MICT regimens such as bouts of running or cycling are commonly used in CR [6]. An advantage of the MICT mode is measurability of exercise volumes using metabolic equivalents of various physical activities as a function of time [31]. In this work, we proposed a new method for exercise quantification by measuring Δt° in the training device. Because Δt° correlated with exercise intensity and duration, it was proportional to the energy expenditure of the user. Therefore, Δt° produced by MICT in 30 minutes could reflect the recommended amount of daily energy expenditure [6,20]. The numerical nature of Δt° allowed expression of daily exercise volumes as single numbers, making it similar to the doses of drugs to be taken daily. The terminology of exercise “dose” and “dose taking” used in this study was analogous to previously proposed expressions such as exercise “pill” and “pill taking” [2,6].

The feasibility of different training regimens suggests self-sufficiency of compact and inexpensive MedExercise systems, which might allow exercise intervention without taking the patient away from the point of care (Figure 1). By contrast, the current model of CR is limited to specialized gyms because fitness machines such as treadmills and cycle ergometers are too heavy, bulky, and costly for use on-site. For example, a Motomed cycling machine, which is modified for use at the point of care, was found useable [32], but sophisticated mechanics makes it too expensive for widespread applications in CR. Motomed also lacks the networkability for remote management. Facilitating on-site training might be useful to mitigate barriers to sustained delivery of CR such as the need for daily transportation and face-to-face training of weak sedentary patients [2].

The variability of feasible exercise regimens demonstrated in this study allows customization of on-site exercise programs to provide patient-centered intervention. Depending on the level of fitness and other circumstances, patients could be offered training regimens ranging from intensive exercise bouts for relatively fit participants to extensive opportunistic training in bedridden patients. There might be many categories of patients to benefit from on-site CR, including critically ill patients, in which early leg mobilization can improve outcomes [33]. Nonclinical uses of on-site exercising include contemporary workplaces, where there is a high potential for increasing energy expenditure in sedentary workers [34]. Reduced boredom of concurrent exercise may help to improve sustainability of CR.

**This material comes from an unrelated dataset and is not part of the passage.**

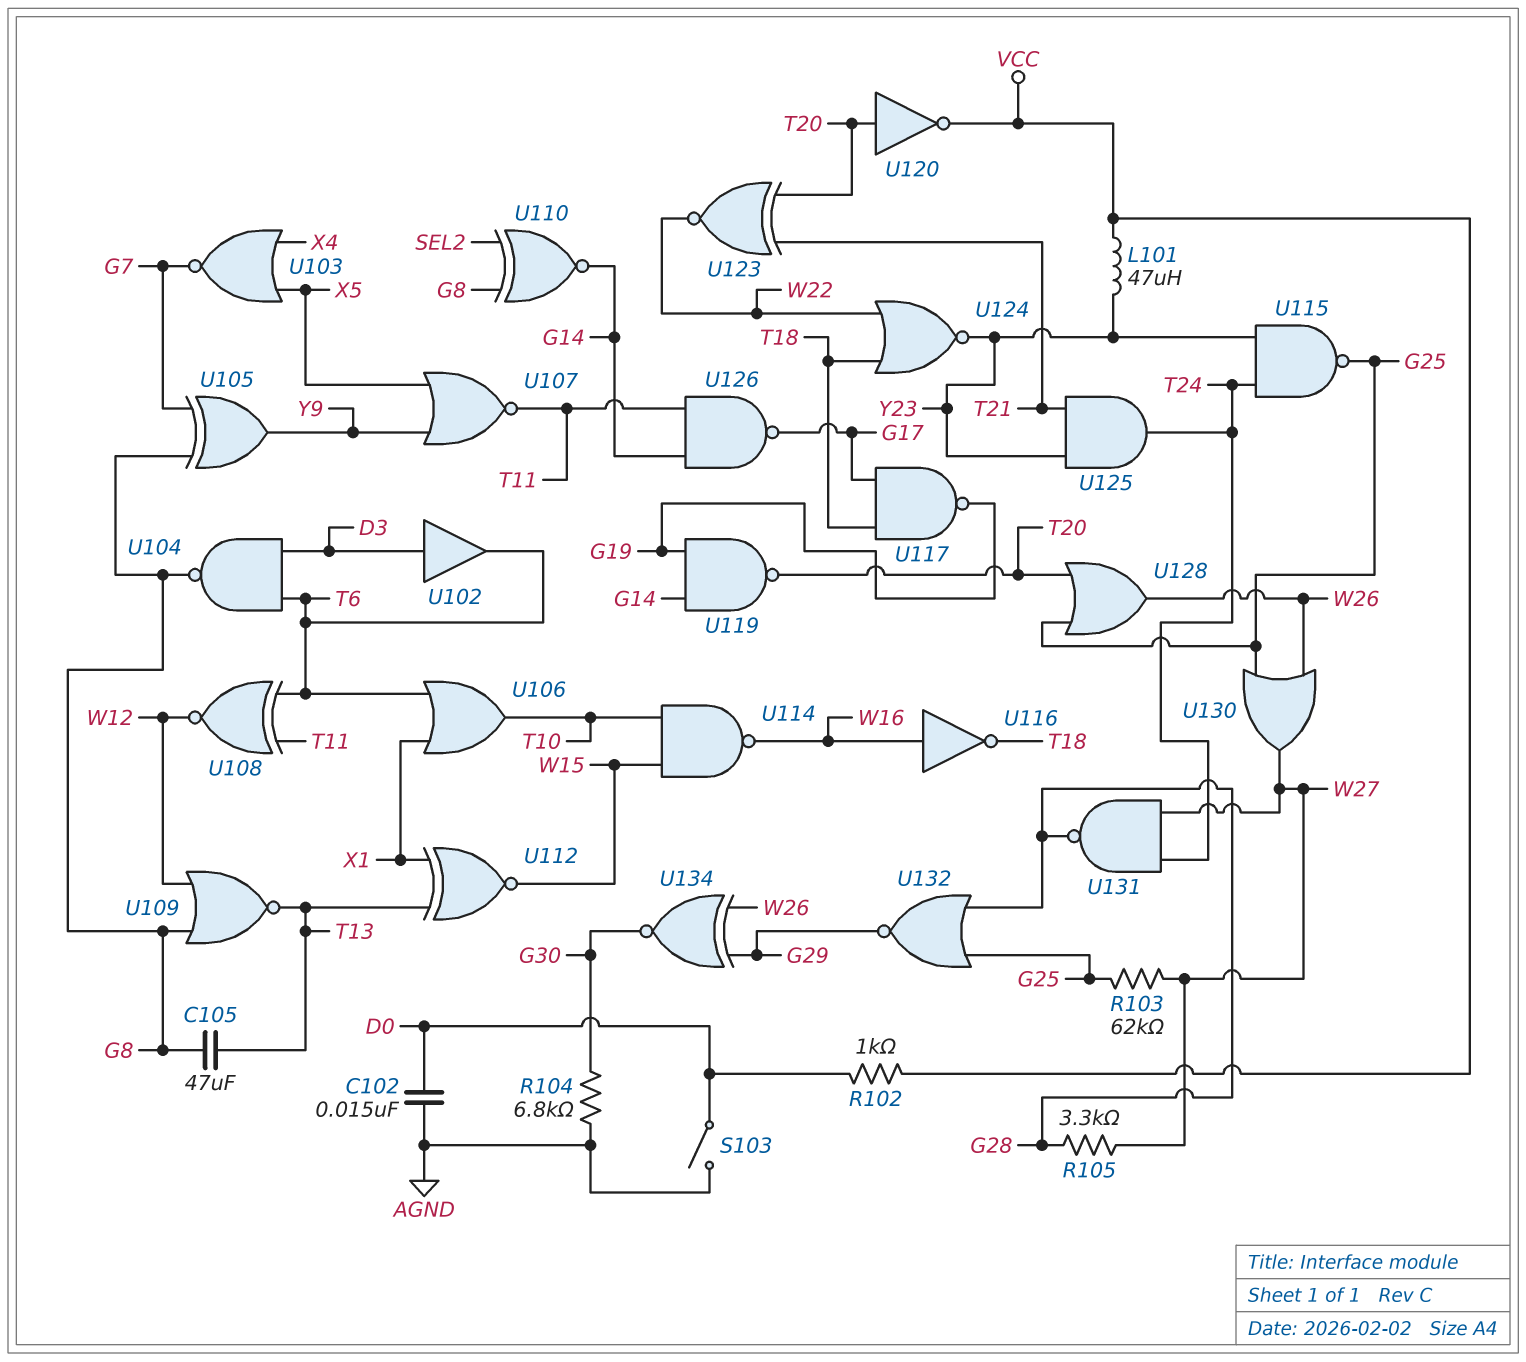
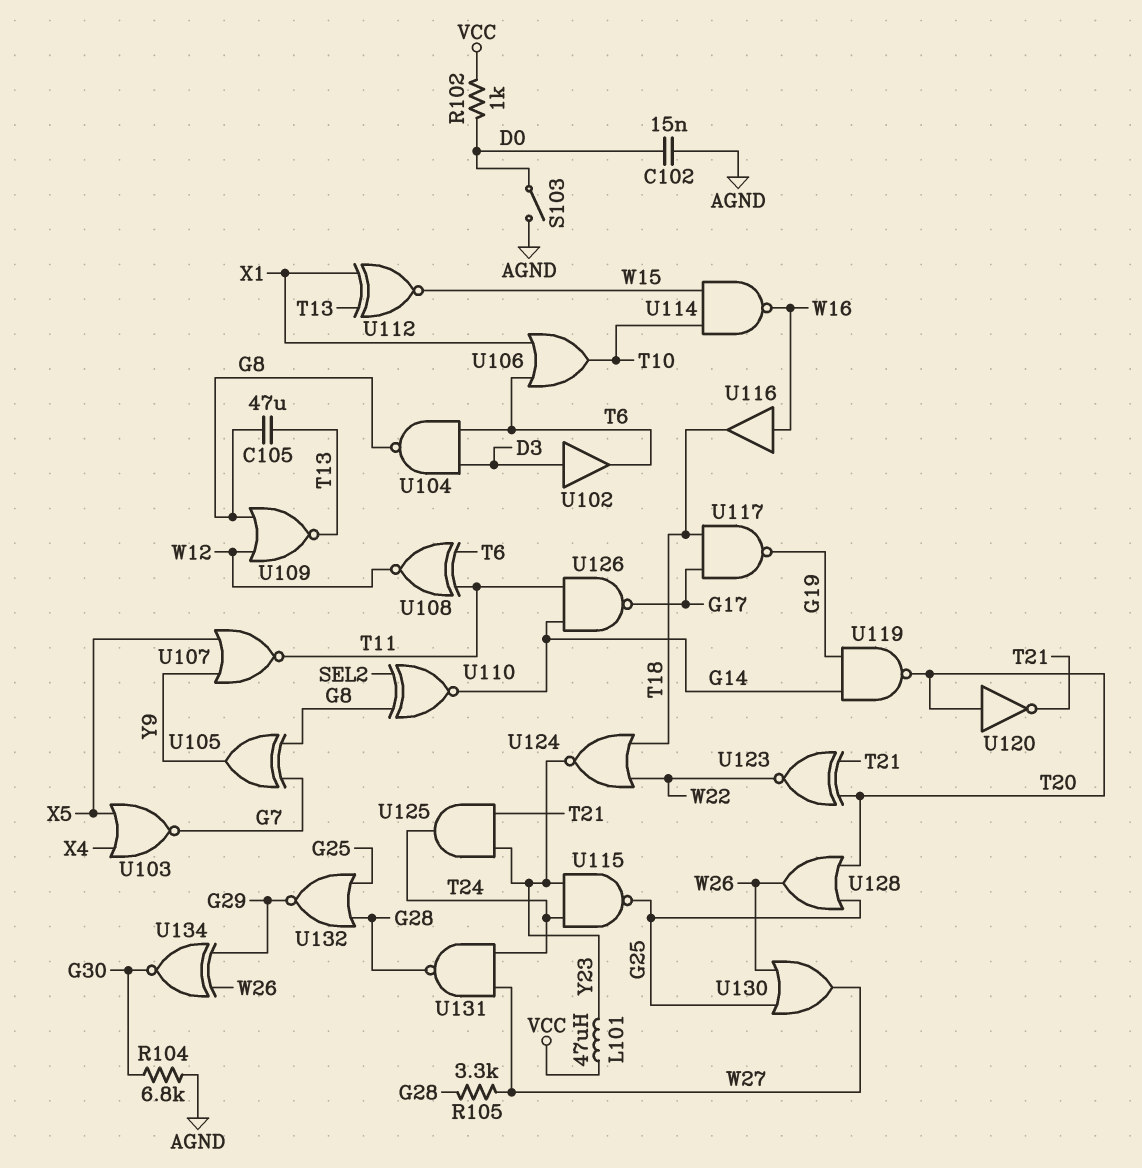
R103: 62k (G25, W27) -> none
U116: NOT (in W16, out T18) -> buffer (in W16, out T18)
U120: NOT (in T20, out VCC) -> NOT (in T20, out T21)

A single-number exercise dose introduced in this study allowed automation of compliance reporting using the digital threshold settings. This approach can simplify the long-term compliance monitoring, because a “good” adherence could be easily quantified as taking 5 or more daily MICT doses per week. Noncompliance became obvious as less than 5 alerts received in a week [6,20]. Cloud-based software can serve as a Web-based platform for health care providers, useful for controlling CR in the participant network, including remote patients at the point of care. Web-based management is likely to reduce the financial cost of services by eliminating geographical barriers and reducing labor intensity of CR per patient [8].

The limitations of this study include participation of only a small number of healthy volunteers and relatively short duration of intervention, which was due to the innovative nature of the technology and focus on testing new training protocols before offering them for the clinical trials. Therefore, this work should be considered as a pilot study, validating the technical feasibility of innovative technology. The encouraging results of this study warrant further research to establish the efficacy, effectiveness, and feasibility of this approach in patients with chronic diseases and other medical conditions preventable and treatable by regular exercise training.